Wednesday, October 29, 2008

Boundaries to Creativity and Innovation

It appears that some of the most critical advancements in technology and practice are preceded by the collaborative efforts of people from diverse educational backgrounds. The seeds of the most widely appreciated technologies of today were developed and cultivated in environments where the cross fertilization of ideas can flourish. Why then does there remain, on a general level of organization in the domain of education, an impetus to segregate spaces, professions, and practices? What drives this type of segregation and why, when some of our greatest triumphs have proven, is there not a consistent appeal for the creation of spaces, events and opportunities that lead to interaction among the separate communities.

Bell Laboratories, throughout a period between the late 1920's and the 1990's, was a hub for this type of interaction. An endless array of technologies were conceived and developed within the walls of this facility; photovoltaic cells, speech synthesizers, semiconductors, microphones, the wireless local area networks. The list goes on an on. The developments that extended from Bell Laboratories are the infrastructural elements of today's technologically infused environment. One of the key factors behind those developments was Bell Laboratories extension of freedom and diversity into the working environment. In the glory days of the mid 20th century designers, scientists and engineers were provided an environment that encouraged cross pollination. Scattered throughout the facility these professionals were organized dynamically, in a way that fostered random encounters and an overall atmosphere of diversity. A decision that pushed for creative exchange of information; and it worked.

Today, there are conferences, charrettes and civic meetings that bring together a broad coalition of thinkers; building teams that are as diverse as the ecologies of the great barrier reefs. This atmosphere is were the ideas of the future are born and the old ways of segregation are deemed a past-time.

At what point do other more common industrial and academic practices change to meet the demands of such a rapidly evolving social and environmental reality? What is the lag time for such change and how can the established organizations reduce such time, thereby increasing the opportunities for real-time growth and development; meeting the needs of the younger generations who readily acquire the perspectives of the time at hand.

The boundaries to our creative future are only those things that we are unwilling to take the time and perhaps the risk to change. They are the stagnant waters of our social and cultural ecology. They are the places where thoughtful men and women are marginalized for the sake of homogeneity.

This is not an argument for or against specialization in our professional communities. It is an acknowledgment of the value of diversity in the greater practices of humanity; those that assemble to direct the developments of our common future. In place of conformity among the normalization of our institutions let there be a push for diversity, a protest against the homogeneity and a clear expression of the value for variation as exhibited in the atmosphere of those places where our greatest leaps in technology, theory and practice have been witnessed.

◆ Entries supplied ◆

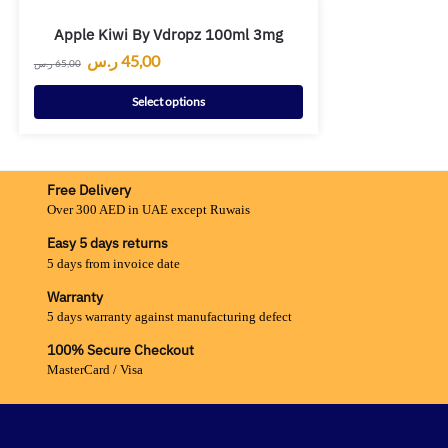
Apple Kiwi By Vdropz 100ml 3mg
ر.س
45,00
ر.س
65,00
Select options
Free Delivery
Over 300 AED in UAE except Ruwais
Easy 5 days returns
5 days from invoice date
Warranty
5 days warranty against manufacturing defect
100% Secure Checkout
MasterCard / Visa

◆ Problem to work on ◆
In the piece on boundaries to creativity, during what period was Bell Laboratories a hub for collaboration among people from diverse backgrounds?

◆ Answer to this task ◆
Between the late 1920's and the 1990's.